On the first count, early signs were that Washingtonians had heeded warnings, and traffic was flowing reasonably smoothly downtown, despite what is said to be the largest gathering of world leaders hosted by an American president since the 1945 San Francisco conference that founded the United Nations.

Far more important, there were also signs the 47 national delegations may come up with something beyond the pre-cooked and platitudinous communiqué normal on such occasions – all the more so since the summit proper lasts little more than 24 hours.

The encouraging aspect is that not only the US, but also every other participant nation, appears to recognise the overwhelming importance of the subject.

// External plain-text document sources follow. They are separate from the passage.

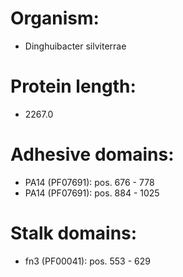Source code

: * Organism:
- Dinghuibacter silviterrae
* Protein length:
- 2267.0
* Adhesive domains:
- PA14 (PF07691): pos. 676 - 778
- PA14 (PF07691): pos. 884 - 1025
* Stalk domains:
- fn3 (PF00041): pos. 553 - 629

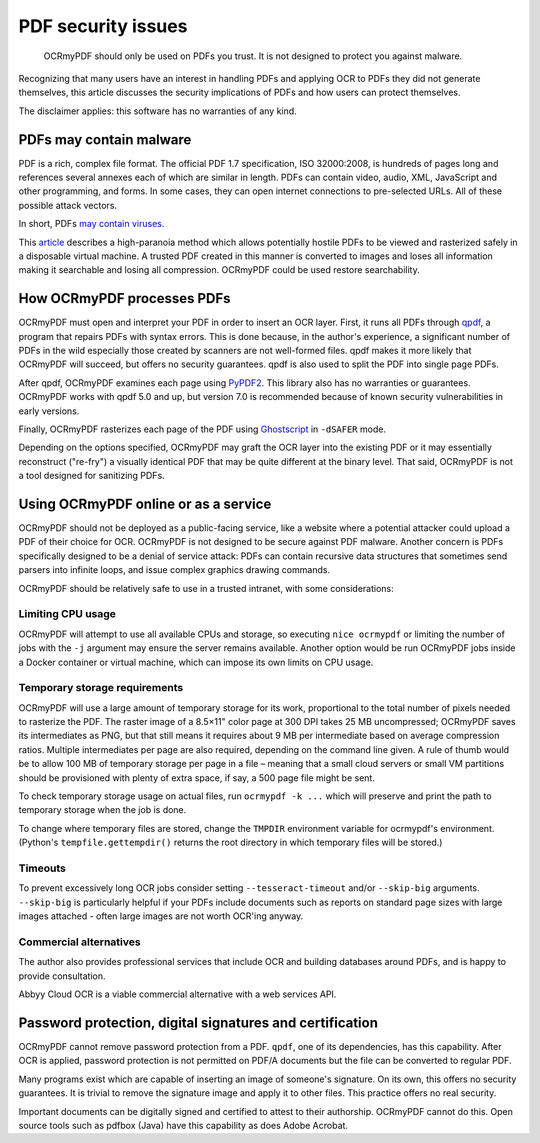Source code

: PDF security issues
===================

	OCRmyPDF should only be used on PDFs you trust. It is not designed to protect you against malware. 

Recognizing that many users have an interest in handling PDFs and applying OCR to PDFs they did not generate themselves, this article discusses the security implications of PDFs and how users can protect themselves.

The disclaimer applies: this software has no warranties of any kind.

PDFs may contain malware
------------------------

PDF is a rich, complex file format. The official PDF 1.7 specification, ISO 32000:2008, is hundreds of pages long and references several annexes each of which are similar in length. PDFs can contain video, audio, XML, JavaScript and other programming, and forms. In some cases, they can open internet connections to pre-selected URLs. All of these possible attack vectors.

In short, PDFs `may contain viruses <https://security.stackexchange.com/questions/64052/can-a-pdf-file-contain-a-virus>`_.

This `article <https://theinvisiblethings.blogspot.ca/2013/02/converting-untrusted-pdfs-into-trusted.html>`_ describes a high-paranoia method which allows potentially hostile PDFs to be viewed and rasterized safely in a disposable virtual machine. A trusted PDF created in this manner is converted to images and loses all information making it searchable and losing all compression. OCRmyPDF could be used restore searchability.

How OCRmyPDF processes PDFs
---------------------------

OCRmyPDF must open and interpret your PDF in order to insert an OCR layer. First, it runs all PDFs through `qpdf <https://github.com/qpdf/qpdf>`_, a program that repairs PDFs with syntax errors. This is done because, in the author's experience, a significant number of PDFs in the wild especially those created by scanners are not well-formed files. qpdf makes it more likely that OCRmyPDF will succeed, but offers no security guarantees. qpdf is also used to split the PDF into single page PDFs.

After qpdf, OCRmyPDF examines each page using `PyPDF2 <https://github.com/mstamy2/PyPDF2>`_. This library also has no warranties or guarantees. OCRmyPDF works with qpdf 5.0 and up, but version 7.0 is recommended because of known security vulnerabilities in early versions.

Finally, OCRmyPDF rasterizes each page of the PDF using `Ghostscript <http://ghostscript.com/>`_ in ``-dSAFER`` mode.

Depending on the options specified, OCRmyPDF may graft the OCR layer into the existing PDF or it may essentially reconstruct ("re-fry") a visually identical PDF that may be quite different at the binary level. That said, OCRmyPDF is not a tool designed for sanitizing PDFs.

Using OCRmyPDF online or as a service
-------------------------------------

OCRmyPDF should not be deployed as a public-facing service, like a website where a potential attacker could upload a PDF of their choice for OCR. OCRmyPDF is not designed to be secure against PDF malware. Another concern is PDFs specifically designed to be a denial of service attack: PDFs can contain recursive data structures that sometimes send parsers into infinite loops, and issue complex graphics drawing commands.

OCRmyPDF should be relatively safe to use in a trusted intranet, with some considerations:

Limiting CPU usage
^^^^^^^^^^^^^^^^^^

OCRmyPDF will attempt to use all available CPUs and storage, so executing ``nice ocrmypdf`` or limiting the number of jobs with the ``-j`` argument may ensure the server remains available. Another option would be run OCRmyPDF jobs inside a Docker container or virtual machine, which can impose its own limits on CPU usage.

Temporary storage requirements
^^^^^^^^^^^^^^^^^^^^^^^^^^^^^^

OCRmyPDF will use a large amount of temporary storage for its work, proportional to the total number of pixels needed to rasterize the PDF. The raster image of a 8.5×11" color page at 300 DPI takes 25 MB uncompressed; OCRmyPDF saves its intermediates as PNG, but that still means it requires about 9 MB per intermediate based on average compression ratios. Multiple intermediates per page are also required, depending on the command line given. A rule of thumb would be to allow 100 MB of temporary storage per page in a file – meaning that a small cloud servers or small VM partitions should be provisioned with plenty of extra space, if say, a 500 page file might be sent.

To check temporary storage usage on actual files, run ``ocrmypdf -k ...`` which will preserve and print the path to temporary storage when the job is done.

To change where temporary files are stored, change the ``TMPDIR`` environment variable for ocrmypdf's environment. (Python's ``tempfile.gettempdir()`` returns the root directory in which temporary files will be stored.)

Timeouts
^^^^^^^^

To prevent excessively long OCR jobs consider setting ``--tesseract-timeout`` and/or ``--skip-big`` arguments. ``--skip-big`` is particularly helpful if your PDFs include documents such as reports on standard page sizes with large images attached - often large images are not worth OCR'ing anyway.

Commercial alternatives
^^^^^^^^^^^^^^^^^^^^^^^

The author also provides professional services that include OCR and building databases around PDFs, and is happy to provide consultation.

Abbyy Cloud OCR is a viable commercial alternative with a web services API. 


Password protection, digital signatures and certification
---------------------------------------------------------

OCRmyPDF cannot remove password protection from a PDF. ``qpdf``, one of its dependencies, has this capability. After OCR is applied, password protection is not permitted on PDF/A documents but the file can be converted to regular PDF.

Many programs exist which are capable of inserting an image of someone's signature. On its own, this offers no security guarantees. It is trivial to remove the signature image and apply it to other files. This practice offers no real security.

Important documents can be digitally signed and certified to attest to their authorship. OCRmyPDF cannot do this. Open source tools such as pdfbox (Java) have this capability as does Adobe Acrobat. 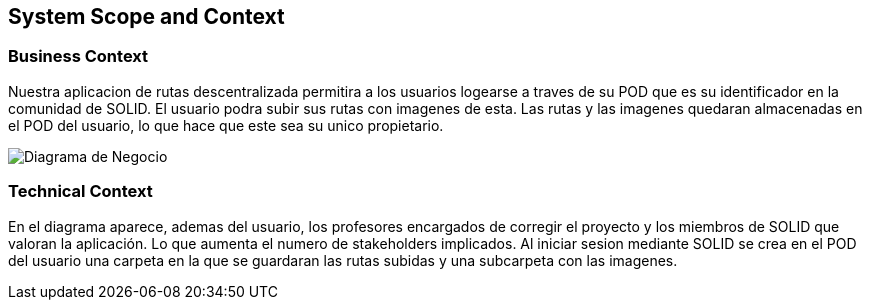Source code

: [[section-system-scope-and-context]]
== System Scope and Context
=== Business Context


****
Nuestra aplicacion de rutas descentralizada permitira a los usuarios logearse a traves de su POD que es su identificador en la comunidad de SOLID. El usuario podra
subir sus rutas con imagenes de esta. Las rutas y las imagenes quedaran almacenadas en el POD del usuario, lo que hace que este sea su unico propietario.

image::DiagramaNegocio.png[Diagrama de Negocio]

****
=== Technical Context


****
En el diagrama aparece, ademas del usuario, los profesores encargados de corregir el proyecto y los miembros de SOLID que valoran la aplicación. Lo que aumenta el numero de stakeholders implicados.
Al iniciar sesion mediante SOLID se crea en el POD del usuario una carpeta en la que se guardaran las rutas subidas y una subcarpeta con las imagenes.

****

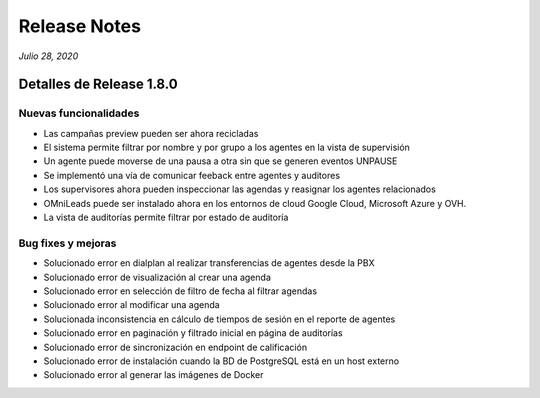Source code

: Release Notes
*************

*Julio 28, 2020*

Detalles de Release 1.8.0
=========================

Nuevas funcionalidades
--------------------------
- Las campañas preview pueden ser ahora recicladas
- El sistema permite filtrar por nombre y por grupo a los agentes en la vista de supervisión
- Un agente puede moverse de una pausa a otra sin que se generen eventos UNPAUSE
- Se implementó una vía de comunicar feeback entre agentes y auditores
- Los supervisores ahora pueden inspeccionar las agendas y reasignar los agentes relacionados
- OMniLeads puede ser instalado ahora en los entornos de cloud Google Cloud, Microsoft Azure y OVH.
- La vista de auditorías permite filtrar por estado de auditoría


Bug fixes y mejoras
--------------------------
- Solucionado error en dialplan al realizar transferencias de agentes desde la PBX
- Solucionado error de visualización al crear una agenda
- Solucionado error en selección de filtro de fecha al filtrar agendas
- Solucionado error al modificar una agenda
- Solucionada inconsistencia en cálculo de tiempos de sesión en el reporte de agentes
- Solucionado error en paginación y filtrado inicial en página de auditorías
- Solucionado error de sincronización en endpoint de calificación
- Solucionado error de instalación cuando la BD de PostgreSQL está en un host externo
- Solucionado error al generar las imágenes de Docker

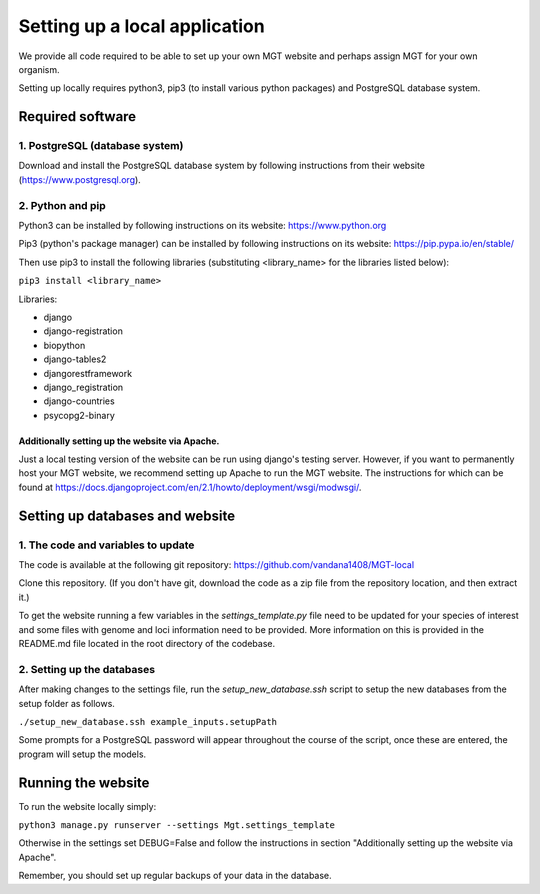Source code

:.. _installation:

***********************************************
Setting up a local application
***********************************************

We provide all code required to be able to set up your own MGT website and perhaps assign MGT for your own organism.

Setting up locally requires python3, pip3 (to install various python packages) and PostgreSQL database system.


===========================
Required software
===========================


1. PostgreSQL (database system)
---------------------------------

Download and install the PostgreSQL database system by following instructions from their website (https://www.postgresql.org).



2. Python and pip
------------------

Python3 can be installed by following instructions on its website: https://www.python.org

Pip3 (python's package manager) can be installed by following instructions on its website: https://pip.pypa.io/en/stable/

Then use pip3 to install the following libraries (substituting <library_name> for the libraries listed below):

``pip3 install <library_name>``

Libraries:

* django
* django-registration
* biopython
* django-tables2
* djangorestframework
* django_registration
* django-countries
* psycopg2-binary

Additionally setting up the website via Apache.
^^^^^^^^^^^^^^^^^^^^^^^^^^^^^^^^^^^^^^^^^^^^^^^^^

Just a local testing version of the website can be run using django's testing server. However, if you want to permanently host your MGT website, we recommend setting up Apache to run the MGT website. The instructions for which can be found at https://docs.djangoproject.com/en/2.1/howto/deployment/wsgi/modwsgi/.

=====================================
Setting up databases and website
=====================================


1. The code and variables to update
------------------------------------

The code is available at the following git repository: https://github.com/vandana1408/MGT-local 

Clone this repository. (If you don't have git, download the code as a zip file from the repository location, and then extract it.)

To get the website running a few variables in the `settings_template.py` file need to be updated for your species of interest and some files with genome and loci information need to be provided. 
More information on this is provided in the README.md file located in the root directory of the codebase.


2. Setting up the databases
---------------------------

After making changes to the settings file, run the `setup_new_database.ssh` script to setup the new databases from the setup folder as follows. 

``./setup_new_database.ssh example_inputs.setupPath``

Some prompts for a PostgreSQL password will appear throughout the course of the script, once these are entered, the program will setup the models. 


=====================================
Running the website
=====================================

To run the website locally simply:

``python3 manage.py runserver --settings Mgt.settings_template``

Otherwise in the settings set DEBUG=False and follow the instructions in section "Additionally setting up the website via Apache".

Remember, you should set up regular backups of your data in the database.
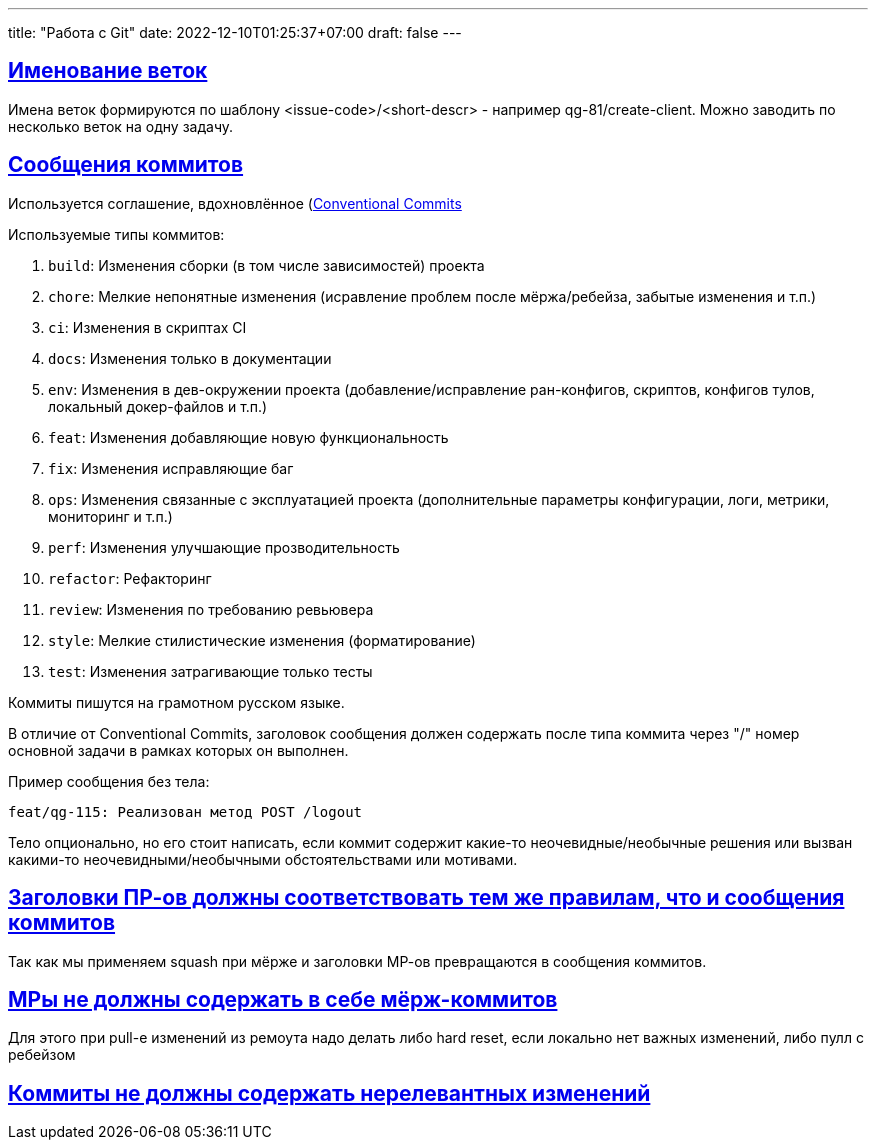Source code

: ---
title: "Работа с Git"
date: 2022-12-10T01:25:37+07:00
draft: false
---

:icons: font
:source-highlighter: rouge
:rouge-theme: github
:icons: font
:sectlinks:


## Именование веток

Имена веток формируются по шаблону <issue-code>/<short-descr> - например qg-81/create-client.
Можно заводить по несколько веток на одну задачу.

## Сообщения коммитов

Используется соглашение, вдохновлённое (https://www.conventionalcommits.org/en/v1.0.0/[Conventional Commits]

Используемые типы коммитов:

. `build`: Изменения сборки (в том числе зависимостей) проекта
. `chore`: Мелкие непонятные изменения (исравление проблем после мёржа/ребейза, забытые изменения и т.п.)
. `ci`: Изменения в скриптах CI
. `docs`: Изменения только в документации
. `env`: Изменения в дев-окружении проекта (добавление/исправление ран-конфигов, скриптов, конфигов тулов, локальный докер-файлов и т.п.)
. `feat`: Изменения добавляющие новую функциональность
. `fix`: Изменения исправляющие баг
. `ops`: Изменения связанные с эксплуатацией проекта (дополнительные параметры конфигурации, логи, метрики, мониторинг и т.п.)
. `perf`: Изменения улучшающие прозводительность
. `refactor`: Рефакторинг
. `review`: Изменения по требованию ревьювера
. `style`: Мелкие стилистические изменения (форматирование)
. `test`: Изменения затрагивающие только тесты


Коммиты пишутся на грамотном русском языке.

В отличие от Conventional Commits, заголовок сообщения должен содержать после типа коммита через "/" номер основной задачи в рамках которых он выполнен.

Пример сообщения без тела:

```
feat/qg-115: Реализован метод POST /logout
```

Тело опционально, но его стоит написать, если коммит содержит какие-то неочевидные/необычные решения или вызван какими-то неочевидными/необычными обстоятельствами или мотивами.

## Заголовки ПР-ов должны соответствовать тем же правилам, что и сообщения коммитов

Так как мы применяем squash при мёрже и заголовки МР-ов превращаются в сообщения коммитов.

## МРы не должны содержать в себе мёрж-коммитов

Для этого при pull-е изменений из ремоута надо делать либо hard reset, если локально нет важных изменений, либо пулл с ребейзом

## Коммиты не должны содержать нерелевантных изменений
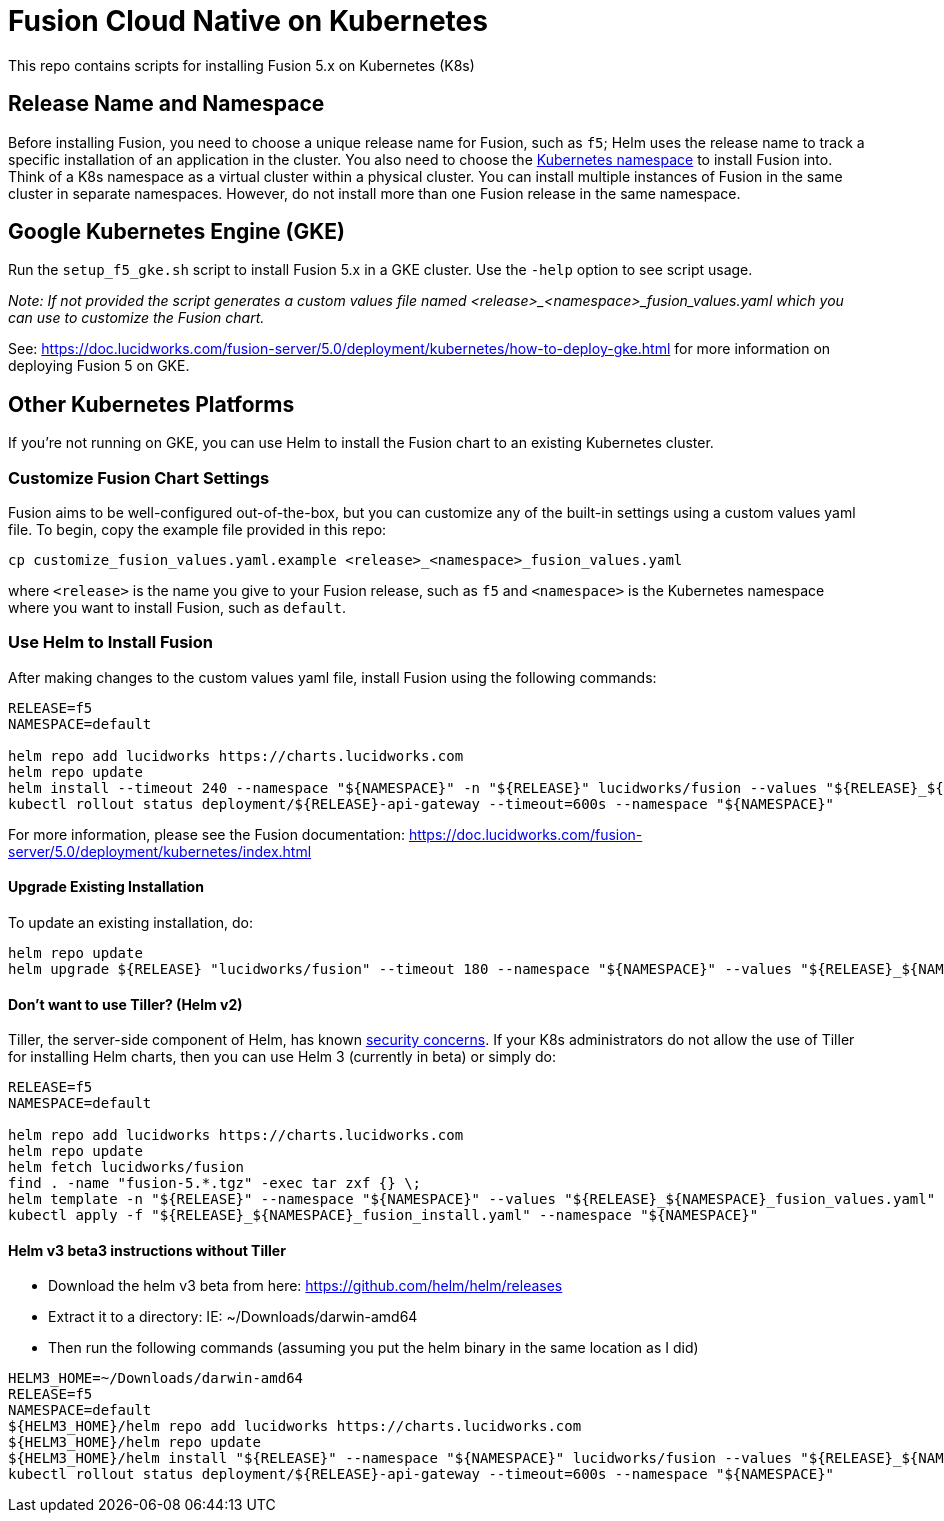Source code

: = Fusion Cloud Native on Kubernetes

This repo contains scripts for installing Fusion 5.x on Kubernetes (K8s)

== Release Name and Namespace

Before installing Fusion, you need to choose a unique release name for Fusion, such as `f5`; Helm uses the release name to track a specific installation of an application in the cluster.
You also need to choose the https://kubernetes.io/docs/concepts/overview/working-with-objects/namespaces/[Kubernetes namespace] to install Fusion into.
Think of a K8s namespace as a virtual cluster within a physical cluster. You can install multiple instances of Fusion in the same cluster in separate namespaces.
However, do not install more than one Fusion release in the same namespace.

== Google Kubernetes Engine (GKE)

Run the `setup_f5_gke.sh` script to install Fusion 5.x in a GKE cluster. Use the `-help` option to see script usage.

__Note: If not provided the script generates a custom values file named <release>_<namespace>_fusion_values.yaml which you can use to customize the Fusion chart.__

See: https://doc.lucidworks.com/fusion-server/5.0/deployment/kubernetes/how-to-deploy-gke.html for more information on deploying Fusion 5 on GKE.

== Other Kubernetes Platforms

If you're not running on GKE, you can use Helm to install the Fusion chart to an existing Kubernetes cluster.

=== Customize Fusion Chart Settings

Fusion aims to be well-configured out-of-the-box, but you can customize any of the built-in settings using a custom values yaml file.
To begin, copy the example file provided in this repo:
```
cp customize_fusion_values.yaml.example <release>_<namespace>_fusion_values.yaml
```
where `<release>` is the name you give to your Fusion release, such as `f5` and `<namespace>` is the Kubernetes namespace where you want to install Fusion, such as `default`.

=== Use Helm to Install Fusion

After making changes to the custom values yaml file, install Fusion using the following commands:

```
RELEASE=f5
NAMESPACE=default

helm repo add lucidworks https://charts.lucidworks.com
helm repo update
helm install --timeout 240 --namespace "${NAMESPACE}" -n "${RELEASE}" lucidworks/fusion --values "${RELEASE}_${NAMESPACE}_fusion_values.yaml"
kubectl rollout status deployment/${RELEASE}-api-gateway --timeout=600s --namespace "${NAMESPACE}"
```

For more information, please see the Fusion documentation: https://doc.lucidworks.com/fusion-server/5.0/deployment/kubernetes/index.html

====  Upgrade Existing Installation

To update an existing installation, do:
```
helm repo update
helm upgrade ${RELEASE} "lucidworks/fusion" --timeout 180 --namespace "${NAMESPACE}" --values "${RELEASE}_${NAMESPACE}_fusion_values.yaml"
```

==== Don't want to use Tiller? (Helm v2)

Tiller, the server-side component of Helm, has known https://engineering.bitnami.com/articles/running-helm-in-production.html[security concerns].
If your K8s administrators do not allow the use of Tiller for installing Helm charts, then you can use Helm 3 (currently in beta) or simply do:

```
RELEASE=f5
NAMESPACE=default

helm repo add lucidworks https://charts.lucidworks.com
helm repo update
helm fetch lucidworks/fusion
find . -name "fusion-5.*.tgz" -exec tar zxf {} \;
helm template -n "${RELEASE}" --namespace "${NAMESPACE}" --values "${RELEASE}_${NAMESPACE}_fusion_values.yaml" fusion > ${RELEASE}_${NAMESPACE}_fusion_install.yaml
kubectl apply -f "${RELEASE}_${NAMESPACE}_fusion_install.yaml" --namespace "${NAMESPACE}"
```

==== Helm v3 beta3 instructions without Tiller

- Download the helm v3 beta from here: https://github.com/helm/helm/releases
- Extract it to a directory: IE: ~/Downloads/darwin-amd64
- Then run the following commands (assuming you put the helm binary in the same location as I did)

```
HELM3_HOME=~/Downloads/darwin-amd64
RELEASE=f5
NAMESPACE=default
${HELM3_HOME}/helm repo add lucidworks https://charts.lucidworks.com
${HELM3_HOME}/helm repo update
${HELM3_HOME}/helm install "${RELEASE}" --namespace "${NAMESPACE}" lucidworks/fusion --values "${RELEASE}_${NAMESPACE}_fusion_values.yaml" 
kubectl rollout status deployment/${RELEASE}-api-gateway --timeout=600s --namespace "${NAMESPACE}"
```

There is broad agreement that the most dangerous threat facing the world is not of nuclear war between two nation states, but the risk of crucial nuclear technology and materials, in particular highly enriched uranium or plutonium, falling into the hands of a terrorist group.

The conference cannot ensure that all such materials will instantly be placed beyond the reach of al-Qa'ida at the stroke of a pen – not least because the nuclear "rogue states" of Iran and North Korea have not been invited.

What it can do though, is to produce real commitments from those present – not just vague statements of intent, but concrete undertakings. These could include an action plan, with specific dates for agreement on key issues like minimum security and storage standards for every aspect of the nuclear business, civilian and military. A follow-up conference should also be agreed, to monitor progress and hold laggards to account.

This week's gathering is but one of several events promoting President Obama's perhaps utopian vision of a nuclear-free world. Next month sees a UN conference aimed at limiting nuclear proliferation. But in terms of making it less likely that anyone will ever use a nuclear weapon, this summit could make the biggest contribution of all.